Without the images, set down each entry exactly.
───── Extracted data
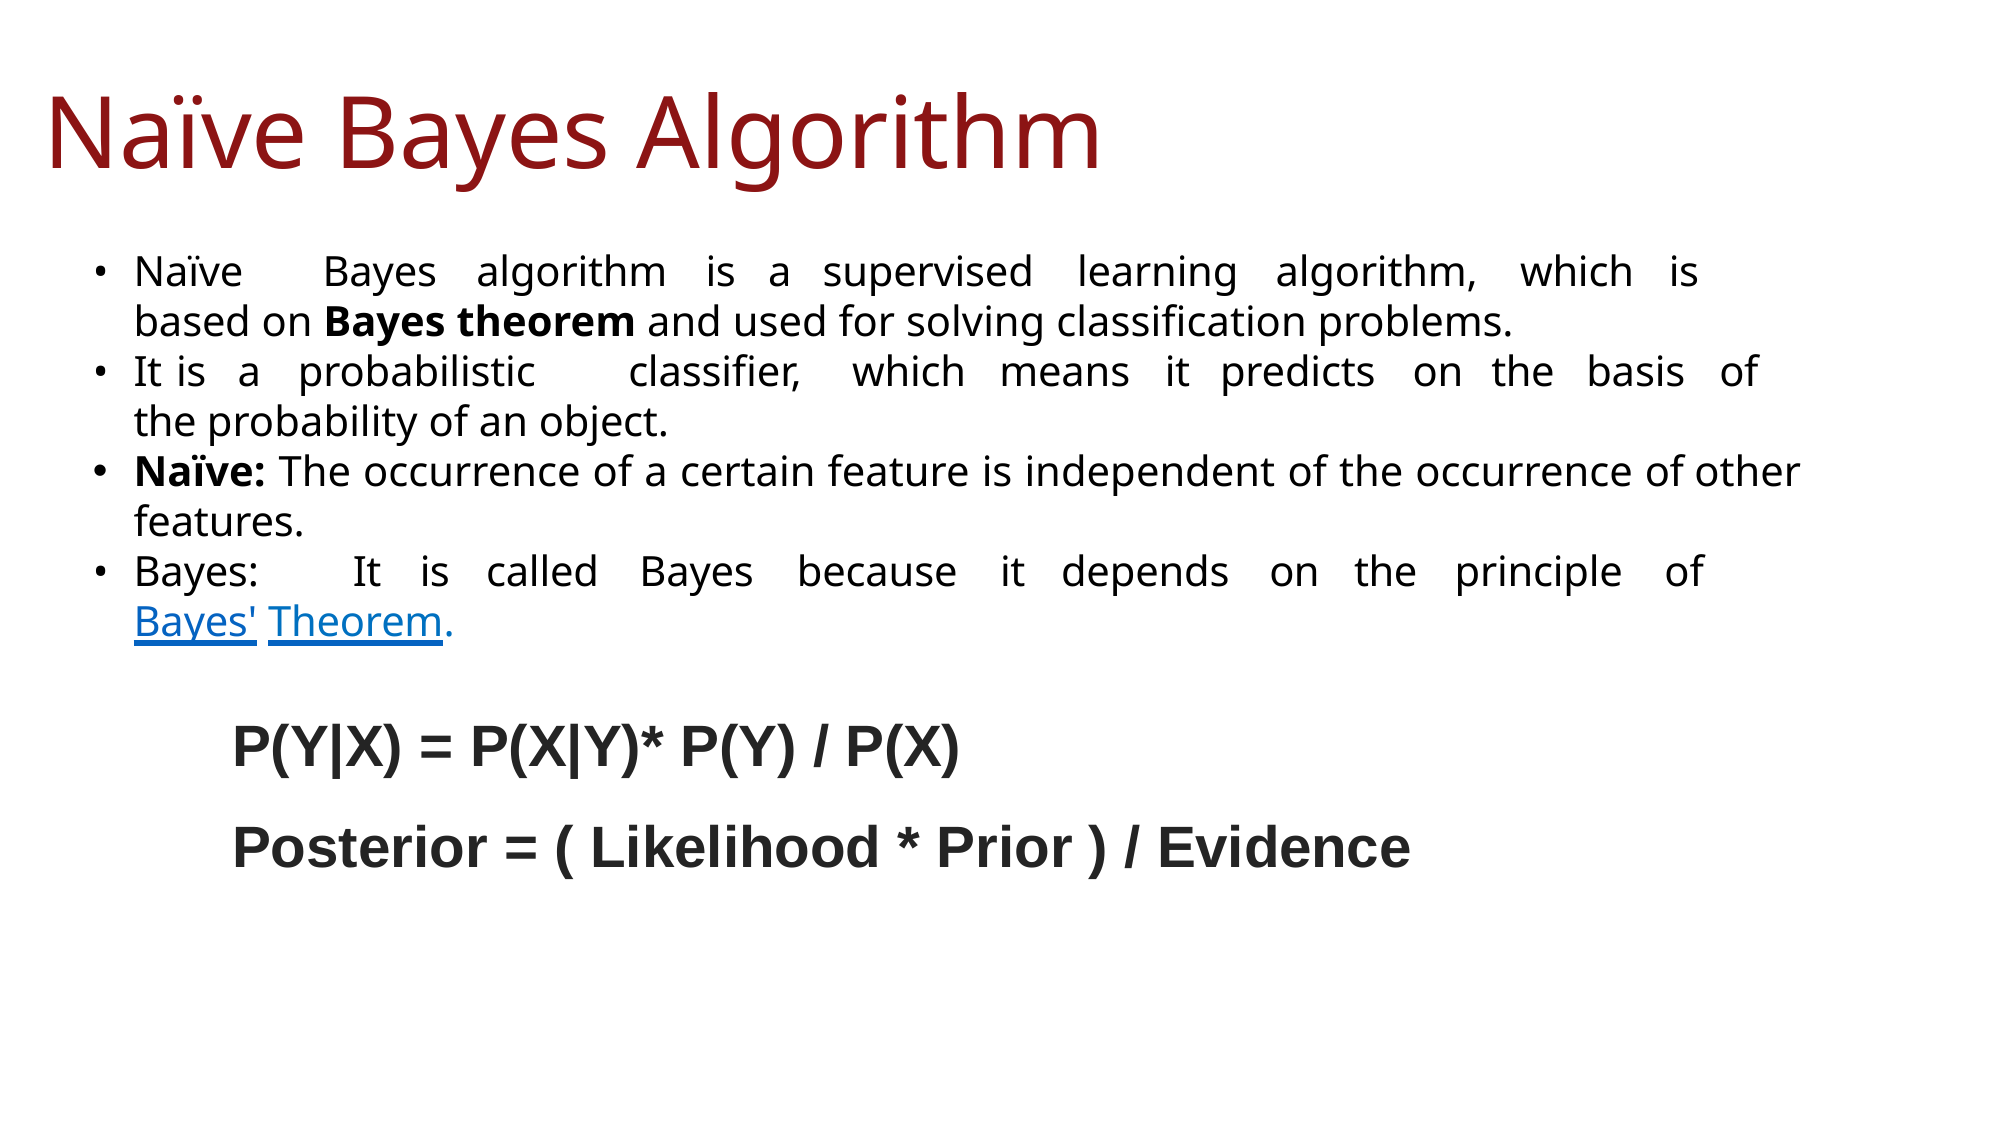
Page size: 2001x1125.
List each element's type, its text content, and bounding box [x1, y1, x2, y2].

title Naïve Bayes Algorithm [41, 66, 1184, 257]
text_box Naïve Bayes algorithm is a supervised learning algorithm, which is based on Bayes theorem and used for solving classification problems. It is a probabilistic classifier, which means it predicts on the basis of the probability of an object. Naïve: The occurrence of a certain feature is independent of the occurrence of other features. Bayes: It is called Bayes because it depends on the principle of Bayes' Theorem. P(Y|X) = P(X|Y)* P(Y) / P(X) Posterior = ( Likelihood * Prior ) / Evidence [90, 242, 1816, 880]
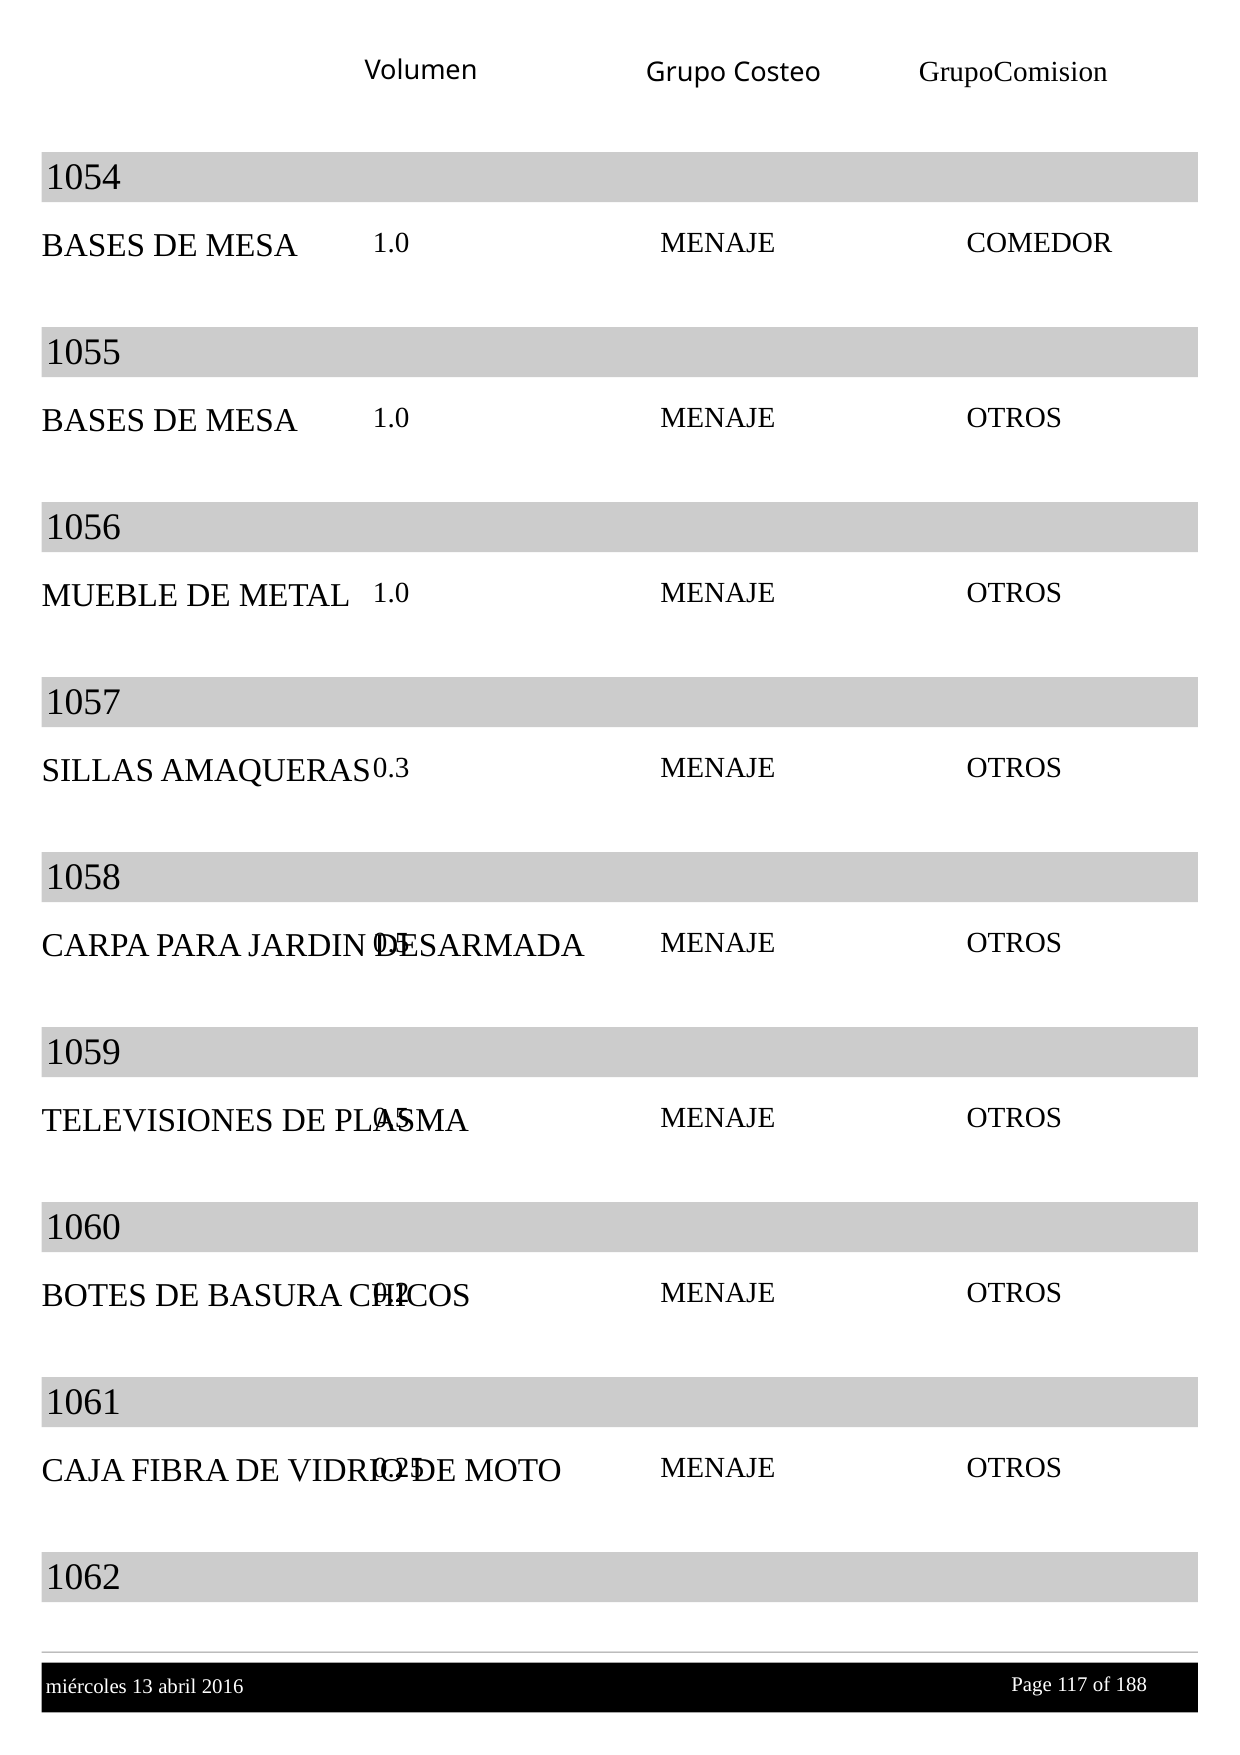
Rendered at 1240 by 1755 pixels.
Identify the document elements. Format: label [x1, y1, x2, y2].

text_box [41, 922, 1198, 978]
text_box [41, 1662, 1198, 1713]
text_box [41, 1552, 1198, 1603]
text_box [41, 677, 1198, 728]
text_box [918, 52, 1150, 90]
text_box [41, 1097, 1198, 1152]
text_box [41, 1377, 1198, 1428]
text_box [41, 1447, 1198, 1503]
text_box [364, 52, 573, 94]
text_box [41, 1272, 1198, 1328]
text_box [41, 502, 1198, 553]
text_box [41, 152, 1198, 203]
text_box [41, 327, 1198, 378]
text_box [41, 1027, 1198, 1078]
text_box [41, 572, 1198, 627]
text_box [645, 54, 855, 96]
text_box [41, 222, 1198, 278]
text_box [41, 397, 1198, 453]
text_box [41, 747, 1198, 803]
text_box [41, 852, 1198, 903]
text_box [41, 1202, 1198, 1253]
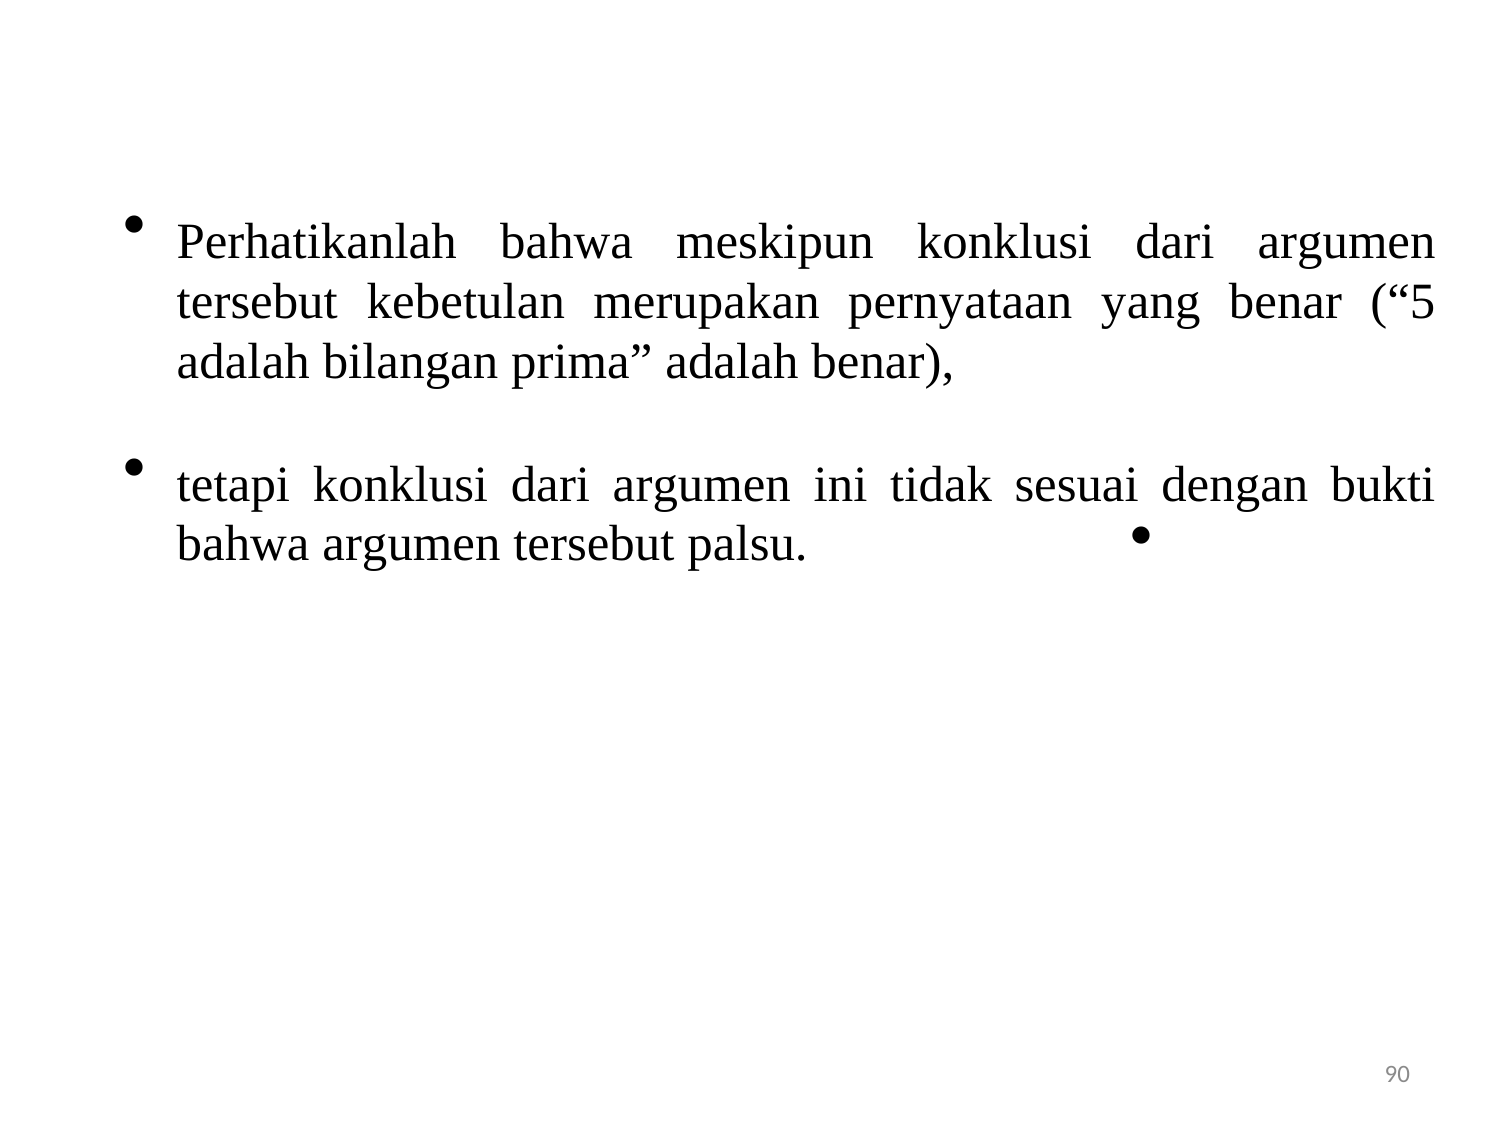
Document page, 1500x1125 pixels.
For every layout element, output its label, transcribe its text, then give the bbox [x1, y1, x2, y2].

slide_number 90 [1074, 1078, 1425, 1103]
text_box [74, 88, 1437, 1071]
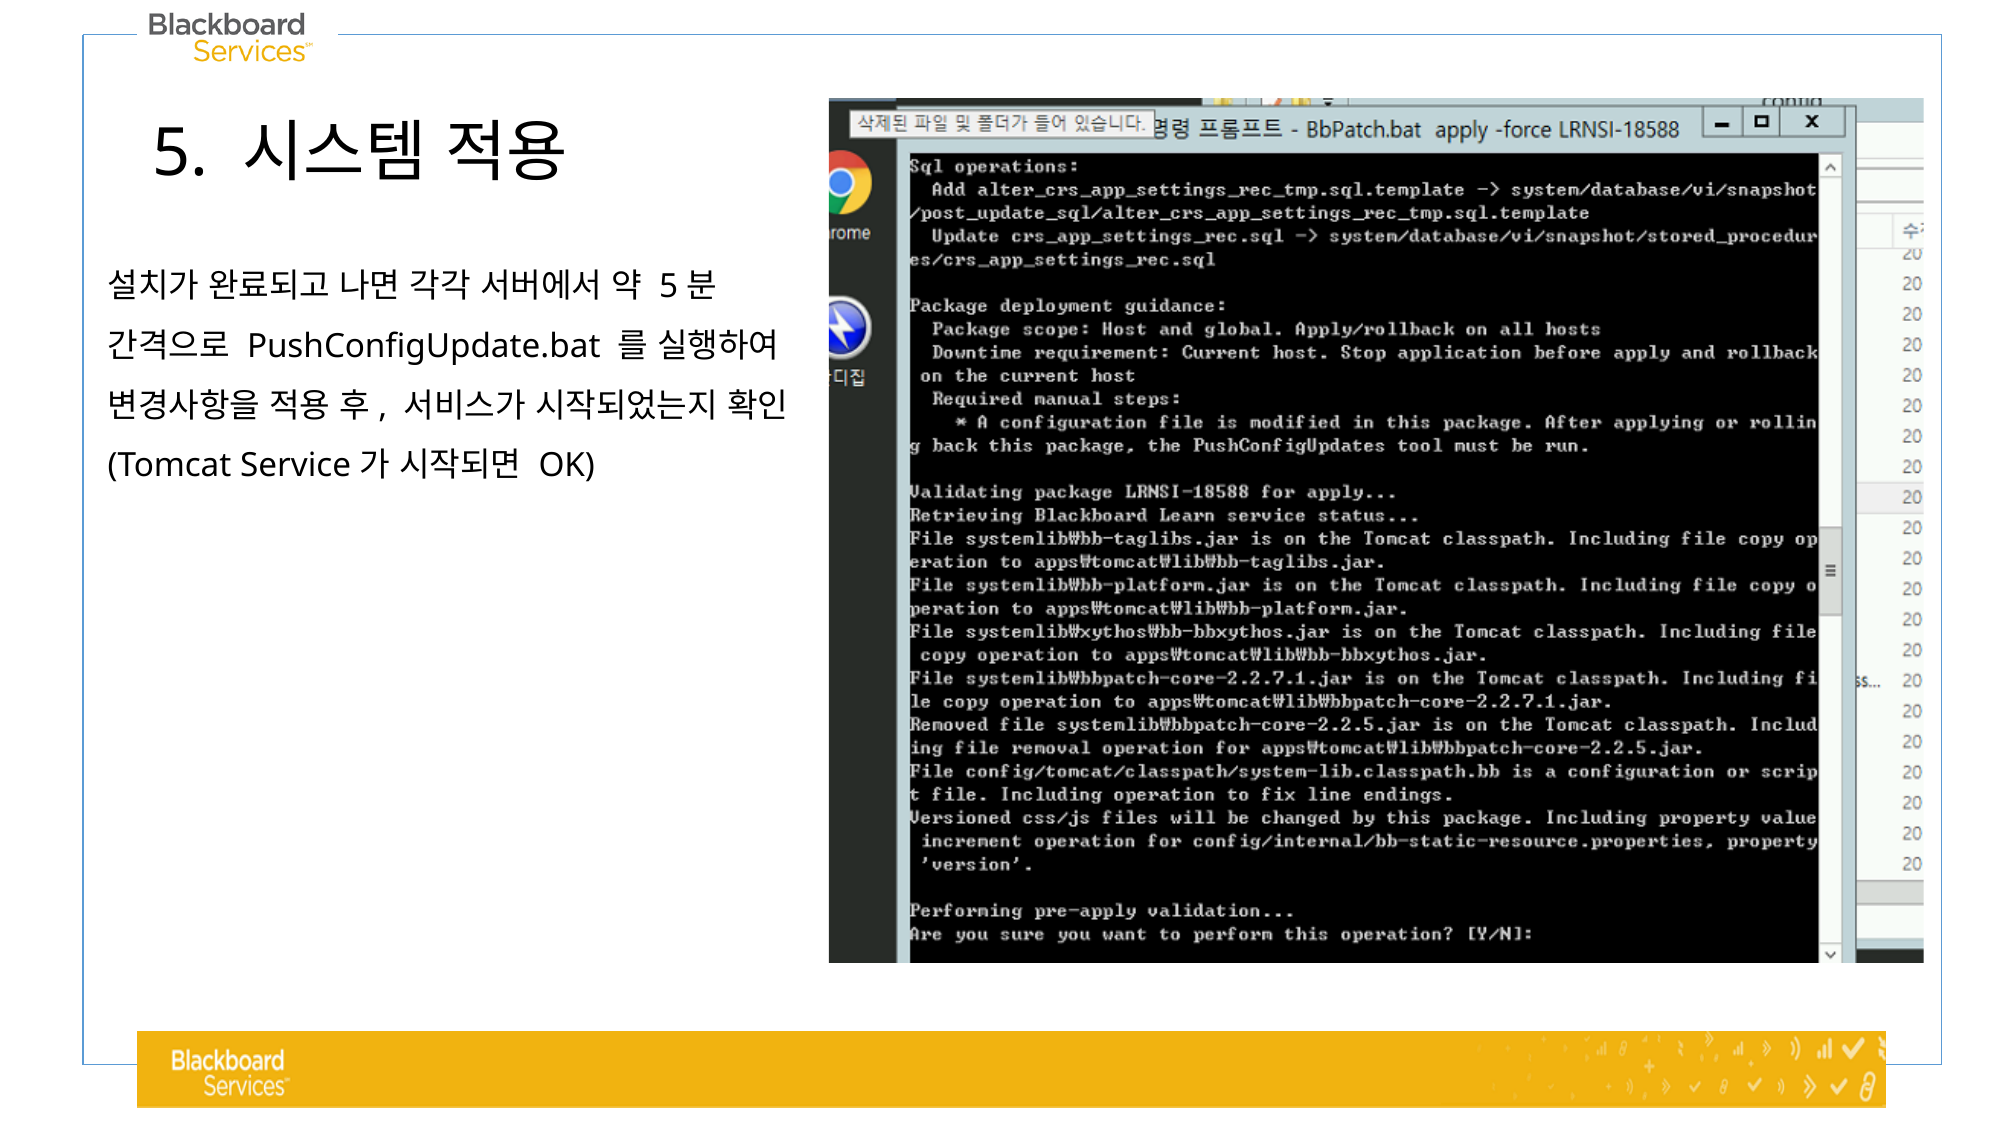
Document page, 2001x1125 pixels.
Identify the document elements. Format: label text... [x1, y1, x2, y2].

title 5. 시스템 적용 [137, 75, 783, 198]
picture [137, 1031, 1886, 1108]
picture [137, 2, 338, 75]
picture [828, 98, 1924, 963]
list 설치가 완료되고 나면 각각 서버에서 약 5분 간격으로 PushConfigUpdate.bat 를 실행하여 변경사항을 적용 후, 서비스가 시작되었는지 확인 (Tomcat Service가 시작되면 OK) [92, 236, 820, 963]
──────────
> [Exercise solution]:
Page size: 2001x1125.
List each element's type, its text content, and bounding box [x1, y1, x2, y2].

title Naïve Bayes Algorithm [41, 66, 1184, 257]
text_box Naïve Bayes algorithm is a supervised learning algorithm, which is based on Bayes theorem and used for solving classification problems. It is a probabilistic classifier, which means it predicts on the basis of the probability of an object. Naïve: The occurrence of a certain feature is independent of the occurrence of other features. Bayes: It is called Bayes because it depends on the principle of Bayes' Theorem. P(Y|X) = P(X|Y)* P(Y) / P(X) Posterior = ( Likelihood * Prior ) / Evidence [90, 242, 1816, 880]
Rendered at 1240 by 1755 pixels.
Identify the document elements. Format: label [x1, y1, x2, y2].

text_box [41, 922, 1198, 978]
text_box [41, 1662, 1198, 1713]
text_box [41, 1552, 1198, 1603]
text_box [41, 677, 1198, 728]
text_box [918, 52, 1150, 90]
text_box [41, 1097, 1198, 1152]
text_box [41, 1377, 1198, 1428]
text_box [41, 1447, 1198, 1503]
text_box [364, 52, 573, 94]
text_box [41, 1272, 1198, 1328]
text_box [41, 502, 1198, 553]
text_box [41, 152, 1198, 203]
text_box [41, 327, 1198, 378]
text_box [41, 1027, 1198, 1078]
text_box [41, 572, 1198, 627]
text_box [645, 54, 855, 96]
text_box [41, 222, 1198, 278]
text_box [41, 397, 1198, 453]
text_box [41, 747, 1198, 803]
text_box [41, 852, 1198, 903]
text_box [41, 1202, 1198, 1253]
Document page, 1500x1125 pixels.
For every layout element, output its label, transcribe its text, then give the bbox [x1, y1, x2, y2].

slide_number 90 [1074, 1078, 1425, 1103]
text_box [74, 88, 1437, 1071]
Document page, 2001x1125 pixels.
Identify the document elements. Format: label text... [x1, y1, x2, y2].

title 5. 시스템 적용 [137, 75, 783, 198]
picture [137, 1031, 1886, 1108]
picture [137, 2, 338, 75]
picture [828, 98, 1924, 963]
list 설치가 완료되고 나면 각각 서버에서 약 5분 간격으로 PushConfigUpdate.bat 를 실행하여 변경사항을 적용 후, 서비스가 시작되었는지 확인 (Tomcat Service가 시작되면 OK) [92, 236, 820, 963]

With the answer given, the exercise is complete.